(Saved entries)
- - - - -
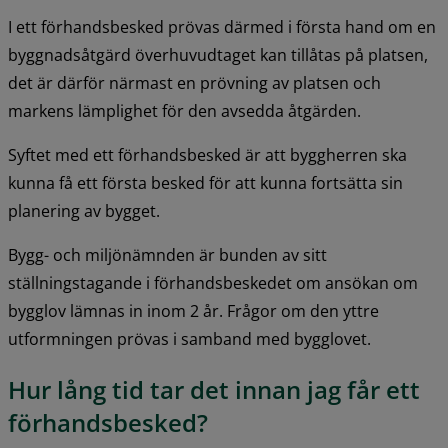
I ett förhandsbesked prövas därmed i första hand om en 
byggnadsåtgärd överhuvudtaget kan tillåtas på platsen, 
det är därför närmast en prövning av platsen och 
markens lämplighet för den avsedda åtgärden.
Syftet med ett förhandsbesked är att byggherren ska 
kunna få ett första besked för att kunna fortsätta sin 
planering av bygget.
Bygg- och miljönämnden är bunden av sitt 
ställningstagande i förhandsbeskedet om ansökan om 
bygglov lämnas in inom 2 år. Frågor om den yttre 
utformningen prövas i samband med bygglovet.
Hur lång tid tar det innan jag får ett 
förhandsbesked?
- - - - -
Problem to solve:
Every line above is to be returned exactly, with its pictures removed.

Exercise result:
I ett förhandsbesked prövas därmed i första hand om en 
byggnadsåtgärd överhuvudtaget kan tillåtas på platsen, 
det är därför närmast en prövning av platsen och 
markens lämplighet för den avsedda åtgärden.
Syftet med ett förhandsbesked är att byggherren ska 
kunna få ett första besked för att kunna fortsätta sin 
planering av bygget.
Bygg- och miljönämnden är bunden av sitt 
ställningstagande i förhandsbeskedet om ansökan om 
bygglov lämnas in inom 2 år. Frågor om den yttre 
utformningen prövas i samband med bygglovet.
Hur lång tid tar det innan jag får ett 
förhandsbesked?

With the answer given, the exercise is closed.